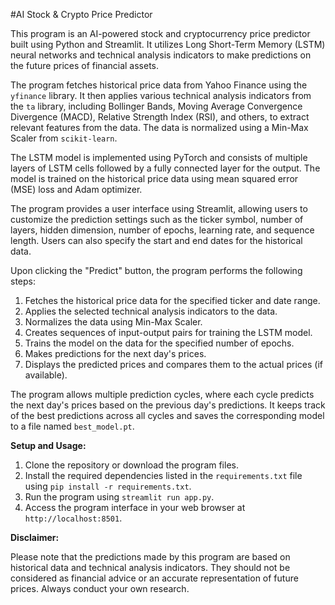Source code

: #AI Stock & Crypto Price Predictor

This program is an AI-powered stock and cryptocurrency price predictor built using Python and Streamlit. It utilizes Long Short-Term Memory (LSTM) neural networks and technical analysis indicators to make predictions on the future prices of financial assets.

The program fetches historical price data from Yahoo Finance using the `yfinance` library. It then applies various technical analysis indicators from the `ta` library, including Bollinger Bands, Moving Average Convergence Divergence (MACD), Relative Strength Index (RSI), and others, to extract relevant features from the data. The data is normalized using a Min-Max Scaler from `scikit-learn`.

The LSTM model is implemented using PyTorch and consists of multiple layers of LSTM cells followed by a fully connected layer for the output. The model is trained on the historical price data using mean squared error (MSE) loss and Adam optimizer.

The program provides a user interface using Streamlit, allowing users to customize the prediction settings such as the ticker symbol, number of layers, hidden dimension, number of epochs, learning rate, and sequence length. Users can also specify the start and end dates for the historical data.

Upon clicking the "Predict" button, the program performs the following steps:

1. Fetches the historical price data for the specified ticker and date range.
2. Applies the selected technical analysis indicators to the data.
3. Normalizes the data using Min-Max Scaler.
4. Creates sequences of input-output pairs for training the LSTM model.
5. Trains the model on the data for the specified number of epochs.
6. Makes predictions for the next day's prices.
7. Displays the predicted prices and compares them to the actual prices (if available).

The program allows multiple prediction cycles, where each cycle predicts the next day's prices based on the previous day's predictions. It keeps track of the best predictions across all cycles and saves the corresponding model to a file named `best_model.pt`.

**Setup and Usage:**

1. Clone the repository or download the program files.
2. Install the required dependencies listed in the `requirements.txt` file using `pip install -r requirements.txt`.
3. Run the program using `streamlit run app.py`.
4. Access the program interface in your web browser at `http://localhost:8501`.

**Disclaimer:**

Please note that the predictions made by this program are based on historical data and technical analysis indicators. They should not be considered as financial advice or an accurate representation of future prices. Always conduct your own research.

▶ **EXERCISE**:
Pictures must not appear in the copy, which must otherwise match the listing exactly.

▶ **ANSWER TO THIS EXERCISE**:
Source code

: #AI Stock & Crypto Price Predictor

This program is an AI-powered stock and cryptocurrency price predictor built using Python and Streamlit. It utilizes Long Short-Term Memory (LSTM) neural networks and technical analysis indicators to make predictions on the future prices of financial assets.

The program fetches historical price data from Yahoo Finance using the `yfinance` library. It then applies various technical analysis indicators from the `ta` library, including Bollinger Bands, Moving Average Convergence Divergence (MACD), Relative Strength Index (RSI), and others, to extract relevant features from the data. The data is normalized using a Min-Max Scaler from `scikit-learn`.

The LSTM model is implemented using PyTorch and consists of multiple layers of LSTM cells followed by a fully connected layer for the output. The model is trained on the historical price data using mean squared error (MSE) loss and Adam optimizer.

The program provides a user interface using Streamlit, allowing users to customize the prediction settings such as the ticker symbol, number of layers, hidden dimension, number of epochs, learning rate, and sequence length. Users can also specify the start and end dates for the historical data.

Upon clicking the "Predict" button, the program performs the following steps:

1. Fetches the historical price data for the specified ticker and date range.
2. Applies the selected technical analysis indicators to the data.
3. Normalizes the data using Min-Max Scaler.
4. Creates sequences of input-output pairs for training the LSTM model.
5. Trains the model on the data for the specified number of epochs.
6. Makes predictions for the next day's prices.
7. Displays the predicted prices and compares them to the actual prices (if available).

The program allows multiple prediction cycles, where each cycle predicts the next day's prices based on the previous day's predictions. It keeps track of the best predictions across all cycles and saves the corresponding model to a file named `best_model.pt`.

**Setup and Usage:**

1. Clone the repository or download the program files.
2. Install the required dependencies listed in the `requirements.txt` file using `pip install -r requirements.txt`.
3. Run the program using `streamlit run app.py`.
4. Access the program interface in your web browser at `http://localhost:8501`.

**Disclaimer:**

Please note that the predictions made by this program are based on historical data and technical analysis indicators. They should not be considered as financial advice or an accurate representation of future prices. Always conduct your own research.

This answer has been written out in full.